The Hyosung GT125 is a 125 cc naked motorcycle produced from 2001 to 2016 by Hyosung Motors, a South Korean manufacturer. It was part of the Comet series, which also included 250 cc and 650 cc variants sharing a common V-twin engine architecture.

== Design ==
The GT125 was available in two body styles: a fully faired sports variant (GT125R) and an unfaired naked version (Comet). Both used a 124 cc DOHC V-twin engine based on Suzuki designs, mounted in the same chassis as the larger GT250, which resulted in a relatively high weight for the 125 cc class.

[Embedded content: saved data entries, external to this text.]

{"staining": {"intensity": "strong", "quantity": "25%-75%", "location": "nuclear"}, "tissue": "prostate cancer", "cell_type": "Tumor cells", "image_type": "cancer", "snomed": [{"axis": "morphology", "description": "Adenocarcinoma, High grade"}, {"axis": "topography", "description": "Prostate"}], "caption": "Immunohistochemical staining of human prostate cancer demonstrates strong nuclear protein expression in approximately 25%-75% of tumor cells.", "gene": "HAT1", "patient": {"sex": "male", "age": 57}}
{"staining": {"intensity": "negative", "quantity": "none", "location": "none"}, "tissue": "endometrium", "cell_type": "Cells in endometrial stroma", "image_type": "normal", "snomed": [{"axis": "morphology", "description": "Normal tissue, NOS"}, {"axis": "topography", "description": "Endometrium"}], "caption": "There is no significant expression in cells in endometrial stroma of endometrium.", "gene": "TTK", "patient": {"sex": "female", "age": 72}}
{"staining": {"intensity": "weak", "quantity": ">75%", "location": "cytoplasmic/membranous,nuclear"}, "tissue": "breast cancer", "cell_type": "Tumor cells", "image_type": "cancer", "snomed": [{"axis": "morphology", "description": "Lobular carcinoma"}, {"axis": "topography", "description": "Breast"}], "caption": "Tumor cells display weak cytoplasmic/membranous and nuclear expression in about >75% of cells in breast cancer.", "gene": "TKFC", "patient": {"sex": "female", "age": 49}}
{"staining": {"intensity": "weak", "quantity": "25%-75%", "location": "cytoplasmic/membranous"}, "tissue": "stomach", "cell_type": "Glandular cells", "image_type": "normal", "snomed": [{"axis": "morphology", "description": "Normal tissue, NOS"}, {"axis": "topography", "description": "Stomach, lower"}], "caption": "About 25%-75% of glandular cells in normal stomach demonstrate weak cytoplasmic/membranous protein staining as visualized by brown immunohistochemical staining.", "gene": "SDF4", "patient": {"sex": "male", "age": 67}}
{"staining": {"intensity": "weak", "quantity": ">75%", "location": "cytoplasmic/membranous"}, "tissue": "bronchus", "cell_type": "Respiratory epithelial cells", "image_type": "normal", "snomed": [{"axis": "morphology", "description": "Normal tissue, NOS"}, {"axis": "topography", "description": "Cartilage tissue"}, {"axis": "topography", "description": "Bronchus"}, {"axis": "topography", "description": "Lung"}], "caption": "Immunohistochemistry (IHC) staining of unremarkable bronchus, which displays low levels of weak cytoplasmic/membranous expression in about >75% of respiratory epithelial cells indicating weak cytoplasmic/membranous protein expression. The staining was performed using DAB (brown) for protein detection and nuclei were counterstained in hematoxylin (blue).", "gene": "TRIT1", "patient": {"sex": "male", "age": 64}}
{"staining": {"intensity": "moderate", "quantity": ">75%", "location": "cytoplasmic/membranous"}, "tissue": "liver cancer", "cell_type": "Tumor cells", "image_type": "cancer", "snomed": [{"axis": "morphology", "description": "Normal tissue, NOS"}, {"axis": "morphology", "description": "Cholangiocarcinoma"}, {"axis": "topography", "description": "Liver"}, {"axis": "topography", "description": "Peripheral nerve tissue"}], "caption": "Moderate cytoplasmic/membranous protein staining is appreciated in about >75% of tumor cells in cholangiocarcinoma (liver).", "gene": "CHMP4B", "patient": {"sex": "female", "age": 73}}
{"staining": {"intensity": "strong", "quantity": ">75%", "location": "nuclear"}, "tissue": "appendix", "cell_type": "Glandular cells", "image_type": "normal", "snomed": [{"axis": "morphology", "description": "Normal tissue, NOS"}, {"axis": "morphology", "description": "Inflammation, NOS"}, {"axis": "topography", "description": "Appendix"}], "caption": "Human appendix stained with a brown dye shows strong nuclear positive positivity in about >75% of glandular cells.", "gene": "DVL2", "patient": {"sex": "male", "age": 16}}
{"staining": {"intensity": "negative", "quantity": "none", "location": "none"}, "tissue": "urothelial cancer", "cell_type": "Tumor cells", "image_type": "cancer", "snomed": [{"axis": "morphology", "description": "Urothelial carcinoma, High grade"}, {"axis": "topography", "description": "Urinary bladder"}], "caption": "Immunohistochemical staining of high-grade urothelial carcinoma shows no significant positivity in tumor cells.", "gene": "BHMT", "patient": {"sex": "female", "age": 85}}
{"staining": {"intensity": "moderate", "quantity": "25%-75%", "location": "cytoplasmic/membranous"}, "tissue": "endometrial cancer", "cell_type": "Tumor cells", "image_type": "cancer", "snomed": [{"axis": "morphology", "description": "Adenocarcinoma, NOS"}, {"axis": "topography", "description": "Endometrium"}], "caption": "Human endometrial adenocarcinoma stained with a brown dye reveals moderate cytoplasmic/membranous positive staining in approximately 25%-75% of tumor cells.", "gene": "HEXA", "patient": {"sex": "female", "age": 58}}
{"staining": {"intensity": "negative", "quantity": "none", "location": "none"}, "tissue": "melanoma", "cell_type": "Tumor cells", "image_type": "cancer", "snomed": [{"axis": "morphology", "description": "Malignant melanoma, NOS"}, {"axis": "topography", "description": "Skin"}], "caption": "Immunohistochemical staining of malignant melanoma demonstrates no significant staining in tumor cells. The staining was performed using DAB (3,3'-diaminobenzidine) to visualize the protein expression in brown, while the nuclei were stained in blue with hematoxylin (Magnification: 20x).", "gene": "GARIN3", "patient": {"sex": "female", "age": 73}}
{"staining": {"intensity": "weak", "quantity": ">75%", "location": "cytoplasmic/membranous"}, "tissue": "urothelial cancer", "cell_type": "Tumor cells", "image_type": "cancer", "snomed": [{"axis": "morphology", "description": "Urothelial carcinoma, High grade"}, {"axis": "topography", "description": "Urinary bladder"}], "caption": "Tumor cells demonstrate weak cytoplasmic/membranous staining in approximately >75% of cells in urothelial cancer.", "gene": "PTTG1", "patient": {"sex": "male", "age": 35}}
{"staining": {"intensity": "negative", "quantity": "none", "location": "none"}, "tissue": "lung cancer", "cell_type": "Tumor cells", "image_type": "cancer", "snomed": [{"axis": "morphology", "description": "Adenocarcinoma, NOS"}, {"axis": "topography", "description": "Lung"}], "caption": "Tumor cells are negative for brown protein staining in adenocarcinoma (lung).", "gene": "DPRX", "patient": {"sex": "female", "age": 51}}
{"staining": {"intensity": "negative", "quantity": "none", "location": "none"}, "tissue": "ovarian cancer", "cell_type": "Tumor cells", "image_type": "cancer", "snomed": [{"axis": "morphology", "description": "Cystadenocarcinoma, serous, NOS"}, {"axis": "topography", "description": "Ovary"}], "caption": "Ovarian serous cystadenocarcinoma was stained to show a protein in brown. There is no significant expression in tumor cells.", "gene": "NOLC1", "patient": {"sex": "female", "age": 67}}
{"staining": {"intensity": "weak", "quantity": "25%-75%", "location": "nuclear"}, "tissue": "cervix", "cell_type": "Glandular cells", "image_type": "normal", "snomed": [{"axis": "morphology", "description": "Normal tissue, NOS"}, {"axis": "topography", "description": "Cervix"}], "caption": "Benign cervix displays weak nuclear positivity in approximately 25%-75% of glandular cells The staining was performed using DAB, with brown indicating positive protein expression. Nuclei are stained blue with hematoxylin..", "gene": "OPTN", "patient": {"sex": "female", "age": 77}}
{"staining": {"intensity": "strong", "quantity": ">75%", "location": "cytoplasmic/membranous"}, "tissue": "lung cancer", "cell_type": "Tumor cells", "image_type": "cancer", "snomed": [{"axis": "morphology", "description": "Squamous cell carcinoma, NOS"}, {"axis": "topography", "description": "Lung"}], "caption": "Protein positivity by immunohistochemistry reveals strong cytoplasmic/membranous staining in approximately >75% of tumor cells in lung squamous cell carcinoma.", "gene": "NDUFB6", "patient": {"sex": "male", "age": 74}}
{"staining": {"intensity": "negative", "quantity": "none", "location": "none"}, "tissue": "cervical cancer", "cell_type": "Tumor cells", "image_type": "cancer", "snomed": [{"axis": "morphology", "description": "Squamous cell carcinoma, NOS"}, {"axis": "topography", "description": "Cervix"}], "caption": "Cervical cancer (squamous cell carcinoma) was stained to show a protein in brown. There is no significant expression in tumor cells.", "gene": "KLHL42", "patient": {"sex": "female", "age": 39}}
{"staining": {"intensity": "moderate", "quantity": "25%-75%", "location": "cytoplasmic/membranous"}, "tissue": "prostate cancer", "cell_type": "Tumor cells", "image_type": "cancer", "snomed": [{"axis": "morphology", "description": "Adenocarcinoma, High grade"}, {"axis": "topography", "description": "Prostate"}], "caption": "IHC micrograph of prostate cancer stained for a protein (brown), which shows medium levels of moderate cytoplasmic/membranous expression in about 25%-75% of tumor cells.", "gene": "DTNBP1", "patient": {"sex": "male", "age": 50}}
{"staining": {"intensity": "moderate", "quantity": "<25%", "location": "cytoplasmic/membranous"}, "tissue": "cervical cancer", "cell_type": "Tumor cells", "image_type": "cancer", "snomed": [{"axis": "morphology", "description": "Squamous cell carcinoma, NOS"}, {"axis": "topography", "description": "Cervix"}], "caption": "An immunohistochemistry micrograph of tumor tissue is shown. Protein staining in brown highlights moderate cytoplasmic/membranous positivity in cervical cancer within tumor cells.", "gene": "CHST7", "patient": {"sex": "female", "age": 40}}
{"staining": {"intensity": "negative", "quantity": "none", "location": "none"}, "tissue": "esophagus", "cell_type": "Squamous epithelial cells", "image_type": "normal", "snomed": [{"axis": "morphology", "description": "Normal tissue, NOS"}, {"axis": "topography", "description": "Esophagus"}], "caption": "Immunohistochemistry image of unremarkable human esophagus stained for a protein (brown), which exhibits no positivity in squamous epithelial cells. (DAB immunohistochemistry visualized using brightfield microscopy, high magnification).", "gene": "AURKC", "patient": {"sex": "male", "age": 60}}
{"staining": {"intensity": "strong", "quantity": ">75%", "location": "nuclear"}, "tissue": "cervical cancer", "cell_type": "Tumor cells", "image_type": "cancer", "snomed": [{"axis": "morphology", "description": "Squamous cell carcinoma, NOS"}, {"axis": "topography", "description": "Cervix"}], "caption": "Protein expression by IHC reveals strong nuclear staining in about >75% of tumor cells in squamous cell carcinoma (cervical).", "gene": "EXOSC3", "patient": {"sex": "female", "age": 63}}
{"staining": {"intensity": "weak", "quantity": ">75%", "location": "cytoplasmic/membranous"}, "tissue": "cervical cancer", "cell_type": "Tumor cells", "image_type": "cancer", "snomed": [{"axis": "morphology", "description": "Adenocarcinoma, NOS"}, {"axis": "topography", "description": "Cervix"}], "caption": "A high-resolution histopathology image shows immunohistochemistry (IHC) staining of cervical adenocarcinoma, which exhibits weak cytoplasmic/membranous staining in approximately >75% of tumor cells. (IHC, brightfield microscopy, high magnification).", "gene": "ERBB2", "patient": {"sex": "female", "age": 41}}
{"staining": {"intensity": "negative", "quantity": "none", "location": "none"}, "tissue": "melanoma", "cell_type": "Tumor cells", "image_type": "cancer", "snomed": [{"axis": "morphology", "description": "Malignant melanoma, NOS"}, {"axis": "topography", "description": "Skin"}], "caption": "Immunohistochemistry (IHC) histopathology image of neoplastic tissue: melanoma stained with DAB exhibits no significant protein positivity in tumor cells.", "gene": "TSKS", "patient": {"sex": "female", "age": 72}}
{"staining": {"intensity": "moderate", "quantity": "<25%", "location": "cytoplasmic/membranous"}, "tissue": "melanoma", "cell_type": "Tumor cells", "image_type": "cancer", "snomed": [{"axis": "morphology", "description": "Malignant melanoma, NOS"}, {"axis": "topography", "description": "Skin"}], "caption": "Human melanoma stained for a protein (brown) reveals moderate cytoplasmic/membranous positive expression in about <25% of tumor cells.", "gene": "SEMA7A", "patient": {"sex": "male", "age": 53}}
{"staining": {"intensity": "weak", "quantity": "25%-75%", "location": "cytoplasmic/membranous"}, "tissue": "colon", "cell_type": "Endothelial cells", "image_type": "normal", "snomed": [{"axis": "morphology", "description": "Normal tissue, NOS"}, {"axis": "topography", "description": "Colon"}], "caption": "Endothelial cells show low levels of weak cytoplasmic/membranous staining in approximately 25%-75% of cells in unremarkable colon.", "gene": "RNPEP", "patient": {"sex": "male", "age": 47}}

According to Motorcycle News, the shared chassis made the GT125R "way above average for the budget 125cc class" in build quality, although it was heavier than typical 125 cc learner motorcycles.

== Accessories ==

It is very common for owners of this motorbike to tune the carburetor with a 'kit up' that usually costs around €100, and supposedly improves the air/gasoline mix situation at every regime, virtually erasing the engine's well-known lack of torque between 6,500 rpm and 10,500 rpm. This is true however, only for models until the year 2006, after which the engine's design was modified to erase this flaw. It is notorious that the problem still arises on the new models, but it can be dealt with by a proper tuning of the poppet valve's backlash every 6,000 km.